Job 1: Tally the lines in the listing that contain the string "дошкольных", treating uppercase and lowercase as different, and give only the count.

Most recent explicit mention of version compatibility seems to be:

 _AppScale version 1.6.5 was released December 19, 2012.

Bugs fixed in this release:

\- Update Java AppServer to 1.7.3

\- Update Python AppServer to 1.7.3_

But even aside from that, are you really saying that your compatibility with
GAE's releases is lagging by more than a year? The 1.8.0 version of the SDK
was released in May 2013.

------
pekk
If you don't know already, the primary use of AppScale is to try to salvage
legacy App Engine applications from Google's awkward, under-supported,
exorbitantly priced and now moribund App Engine hosting. I'm not writing this
to attack AppScale, as it's providing a valuable service to App Engine users,
but I don't want anyone to be harmed by the decision to build on App Engine.

Think carefully before you build new projects on App Engine APIs. The idea
that you will get more affordable scaling than other services without system
administration is a complete fantasy. By the time you're deploying AppScale
the fantasy is obvious because you are now doing all the normal work of
scaling and normal system administration, and also the work of dealing with
App Engine's flaws. But if you are green enough to get taken in by the fantasy
once, then it probably won't be dispelled until after you've already lost
months to years wishing you had chosen something else.

First you pay a heavy cost in extra development time to work around App
Engine's idiosyncratic APIs, bizarre restrictions and quotas. Then you pay
fees which are exorbitant by comparison with what you will get almost anywhere
else. Then you may discover that support for the runtime you are using is
lagging in a way that doubles your bills, and will never be fixed (and App
Engine will never again have close to the interest and staffing it once had).

Job 2: Extend the forum thread about AppScale and App Engine, picking up right after its last sentence.

Input records:

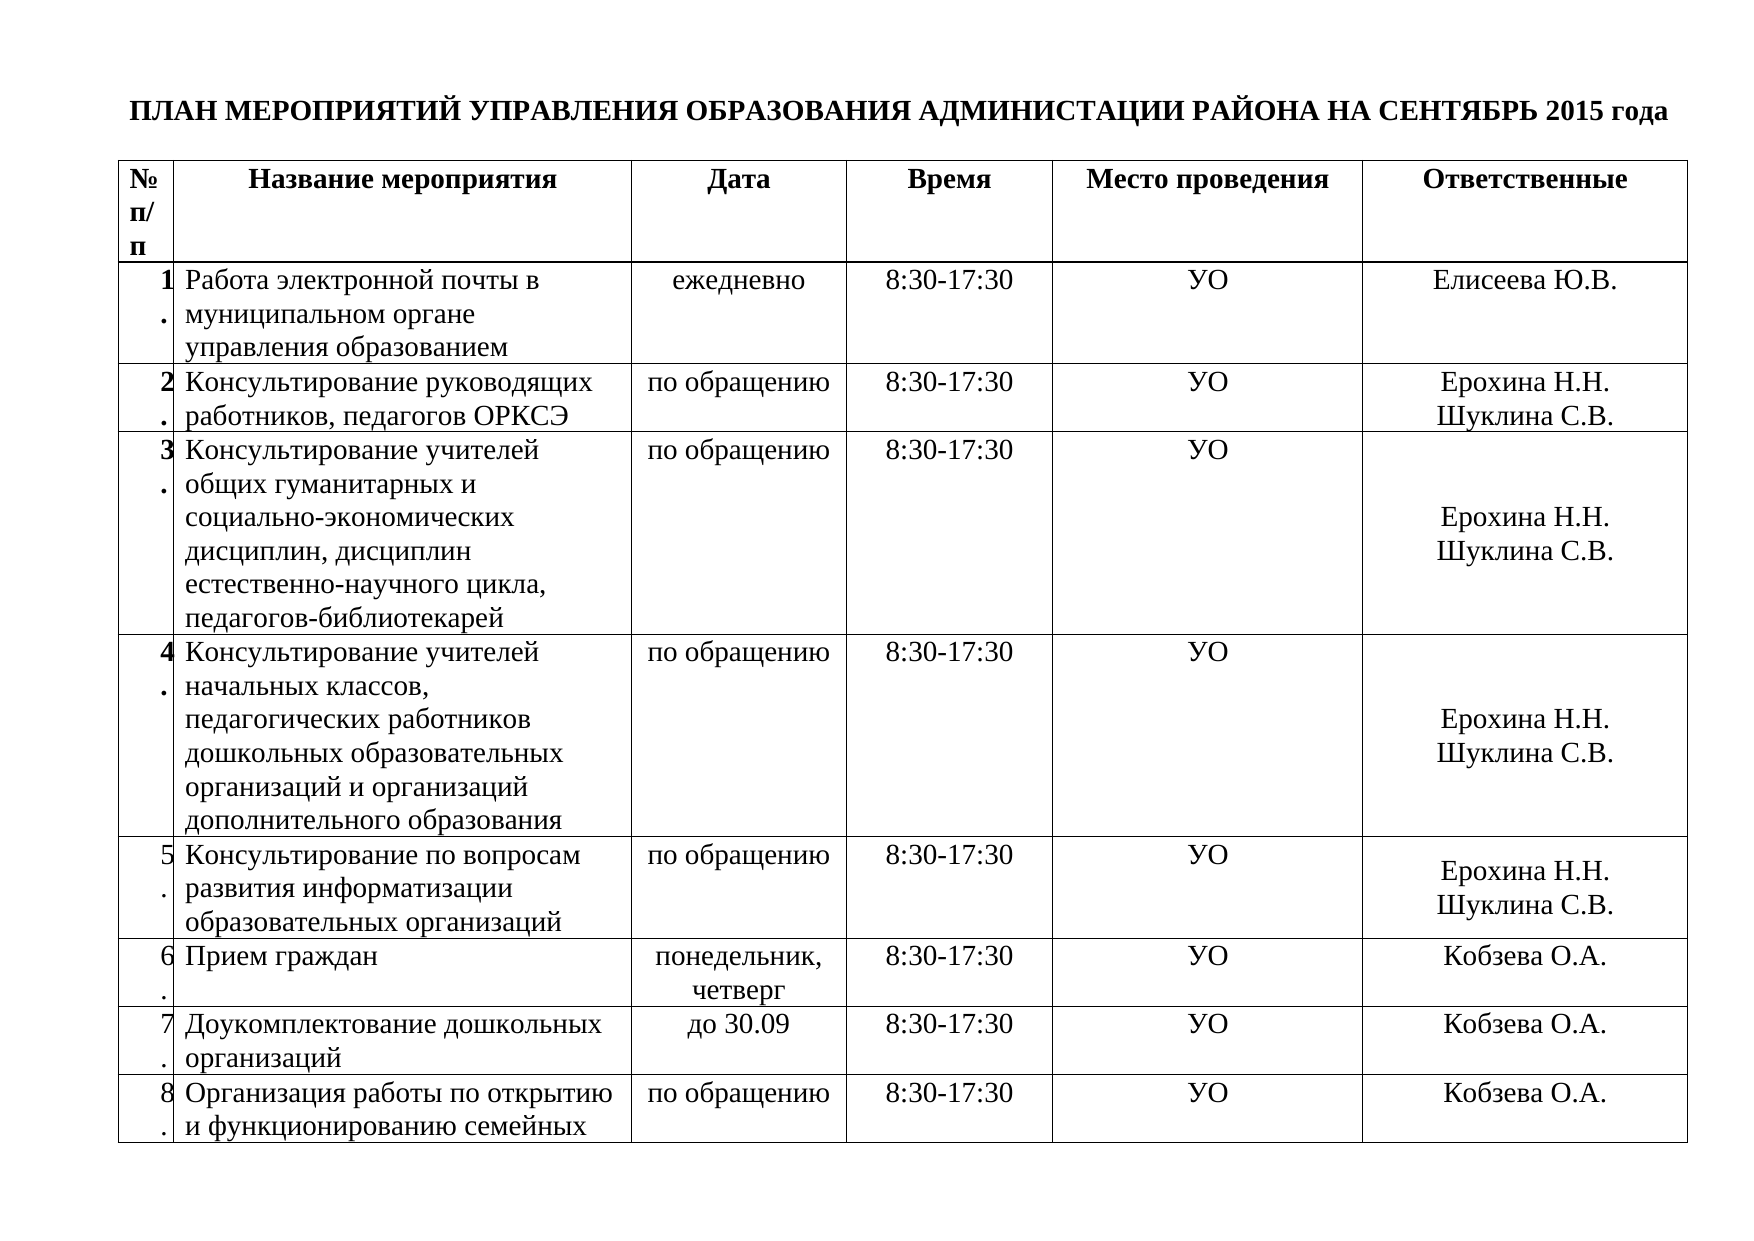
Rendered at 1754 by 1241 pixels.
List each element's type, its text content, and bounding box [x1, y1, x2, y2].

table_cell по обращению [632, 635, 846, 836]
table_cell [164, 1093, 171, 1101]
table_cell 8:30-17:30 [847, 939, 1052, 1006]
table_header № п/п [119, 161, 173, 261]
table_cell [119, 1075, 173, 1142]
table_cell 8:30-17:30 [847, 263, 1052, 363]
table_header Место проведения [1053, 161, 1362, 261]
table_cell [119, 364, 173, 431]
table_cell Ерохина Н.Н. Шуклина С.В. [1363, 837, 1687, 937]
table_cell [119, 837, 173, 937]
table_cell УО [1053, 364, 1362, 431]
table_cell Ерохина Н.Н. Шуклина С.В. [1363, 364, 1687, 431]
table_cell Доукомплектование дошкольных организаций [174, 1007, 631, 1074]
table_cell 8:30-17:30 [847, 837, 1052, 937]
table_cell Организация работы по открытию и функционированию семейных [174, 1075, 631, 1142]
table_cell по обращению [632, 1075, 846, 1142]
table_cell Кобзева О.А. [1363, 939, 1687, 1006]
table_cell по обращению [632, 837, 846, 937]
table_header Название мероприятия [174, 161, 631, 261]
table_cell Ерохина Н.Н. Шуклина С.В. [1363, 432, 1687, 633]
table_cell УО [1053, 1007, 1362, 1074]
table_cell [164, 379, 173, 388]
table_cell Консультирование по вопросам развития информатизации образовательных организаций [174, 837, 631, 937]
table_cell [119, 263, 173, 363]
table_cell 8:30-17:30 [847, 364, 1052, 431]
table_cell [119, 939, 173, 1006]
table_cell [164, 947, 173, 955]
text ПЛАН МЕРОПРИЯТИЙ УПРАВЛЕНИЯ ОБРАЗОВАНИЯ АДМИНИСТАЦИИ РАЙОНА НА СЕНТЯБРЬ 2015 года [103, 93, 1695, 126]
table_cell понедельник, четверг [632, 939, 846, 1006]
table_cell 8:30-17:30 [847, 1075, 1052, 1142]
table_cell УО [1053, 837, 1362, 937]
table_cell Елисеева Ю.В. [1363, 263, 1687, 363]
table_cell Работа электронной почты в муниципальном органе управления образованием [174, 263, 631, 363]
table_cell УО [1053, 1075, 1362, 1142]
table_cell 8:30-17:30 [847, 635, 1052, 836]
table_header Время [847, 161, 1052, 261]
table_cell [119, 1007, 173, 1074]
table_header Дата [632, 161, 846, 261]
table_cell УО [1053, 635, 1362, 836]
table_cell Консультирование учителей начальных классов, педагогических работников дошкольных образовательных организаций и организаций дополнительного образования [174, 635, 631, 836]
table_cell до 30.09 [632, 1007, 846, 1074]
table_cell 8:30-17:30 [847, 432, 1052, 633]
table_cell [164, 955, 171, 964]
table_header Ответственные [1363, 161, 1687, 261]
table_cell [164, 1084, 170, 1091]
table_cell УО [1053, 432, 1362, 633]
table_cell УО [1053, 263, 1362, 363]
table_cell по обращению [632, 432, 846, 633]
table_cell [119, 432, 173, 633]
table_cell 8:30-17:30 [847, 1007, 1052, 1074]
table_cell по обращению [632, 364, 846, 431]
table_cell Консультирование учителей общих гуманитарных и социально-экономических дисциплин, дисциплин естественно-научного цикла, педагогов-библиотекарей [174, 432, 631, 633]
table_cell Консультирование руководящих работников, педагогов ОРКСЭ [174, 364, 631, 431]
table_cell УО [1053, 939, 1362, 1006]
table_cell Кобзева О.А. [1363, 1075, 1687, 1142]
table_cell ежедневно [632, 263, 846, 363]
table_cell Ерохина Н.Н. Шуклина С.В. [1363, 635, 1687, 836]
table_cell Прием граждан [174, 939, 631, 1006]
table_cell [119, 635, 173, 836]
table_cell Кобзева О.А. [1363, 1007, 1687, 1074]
...
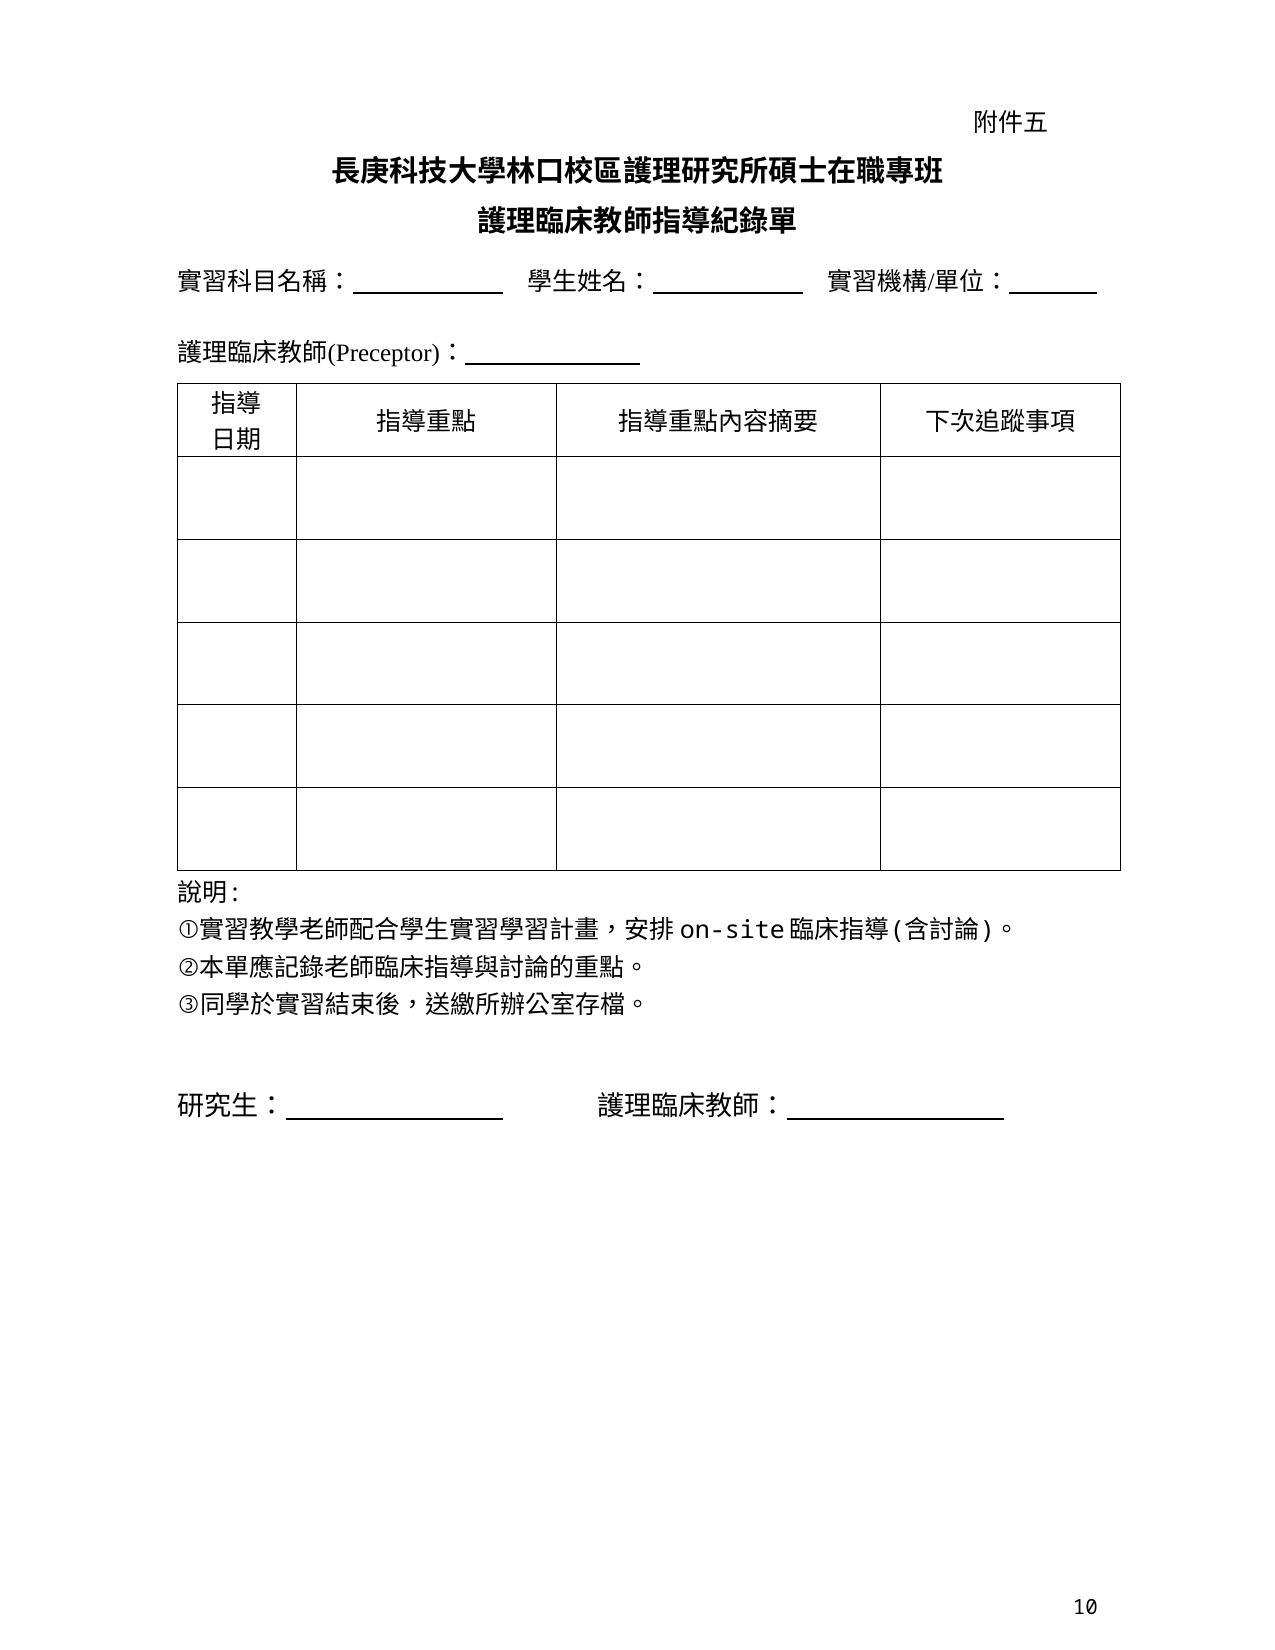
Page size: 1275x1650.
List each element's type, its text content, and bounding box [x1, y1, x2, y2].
...
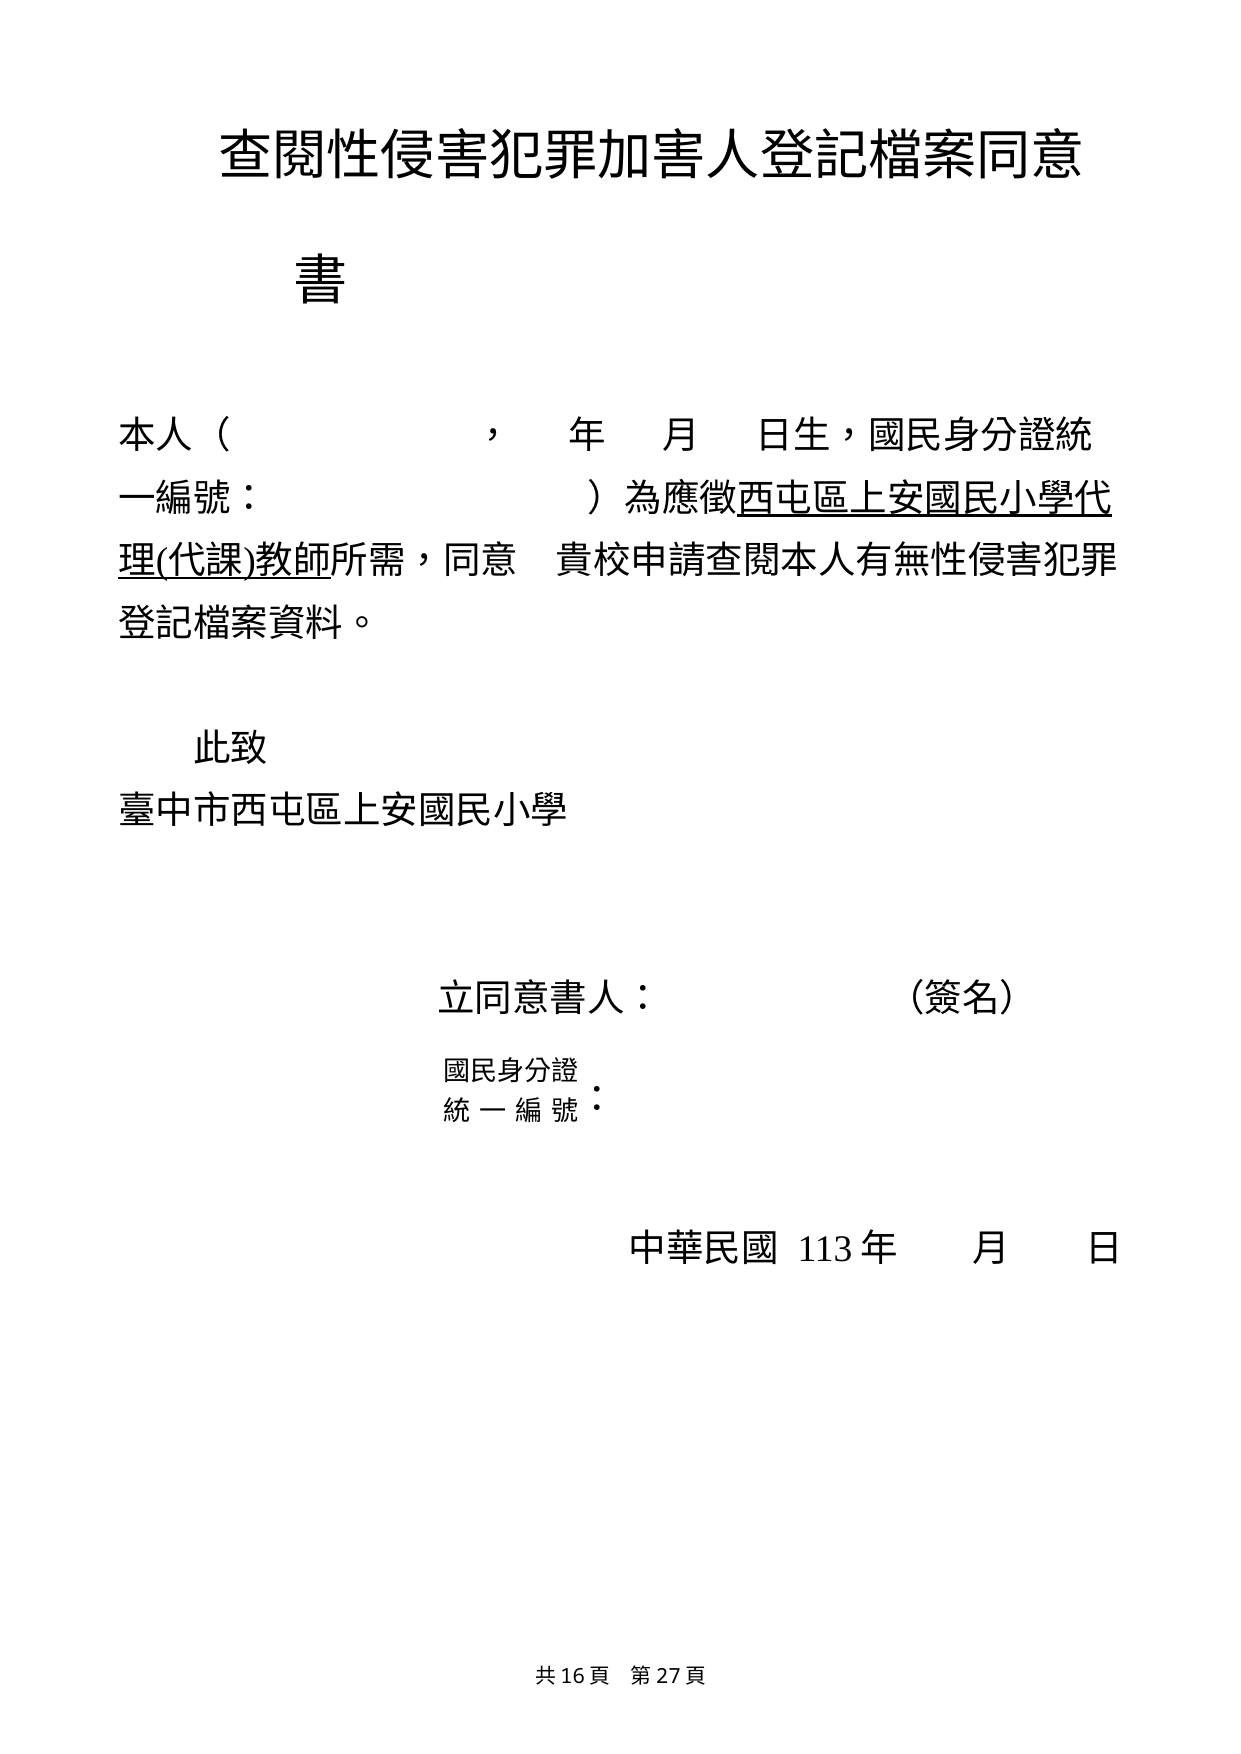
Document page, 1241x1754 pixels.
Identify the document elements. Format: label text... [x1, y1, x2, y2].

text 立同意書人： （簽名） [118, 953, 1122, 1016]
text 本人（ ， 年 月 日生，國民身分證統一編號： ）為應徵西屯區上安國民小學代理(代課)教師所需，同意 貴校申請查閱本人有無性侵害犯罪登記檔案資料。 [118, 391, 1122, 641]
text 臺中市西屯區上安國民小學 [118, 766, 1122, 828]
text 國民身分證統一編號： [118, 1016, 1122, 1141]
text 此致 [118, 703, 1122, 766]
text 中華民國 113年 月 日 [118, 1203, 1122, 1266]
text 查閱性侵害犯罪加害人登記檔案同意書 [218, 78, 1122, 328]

Written response 1: 2

Written response 2:
How does it sound to rewrite in another language? Then you will discover and
have to work around frequent service outages using the limited tools provided.
All this with Google's famed lack of support - unless your spend is extremely
high, which means you're losing even more money for having chosen App Engine.
And let's just hope Google doesn't double, triple or quadruple monthly bills
again.

If you run into any of these problems (and you will), you're stuck and your
only real option is to move platforms, which means most of your code will have
to be rewritten. AppScale is a final resort; there is no other option. If that
doesn't work well for you, notably if the overhead of AppScale itself costs
you too much, then you are still going to have to rewrite most of your code.
If you don't already have a lot of App Engine code you can't replace, it isn't
smart to plan to run a huge AppScale deployment.

If you think you will be doing a large deployment then you should look at
technologies which were developed in the open from the beginning and which
still have a lot of active momentum. Or just use normal Linux boxes and worry
about scaling issues as you need to, like everyone else. Just don't get locked
into weird vendor-specific APIs like App Engine.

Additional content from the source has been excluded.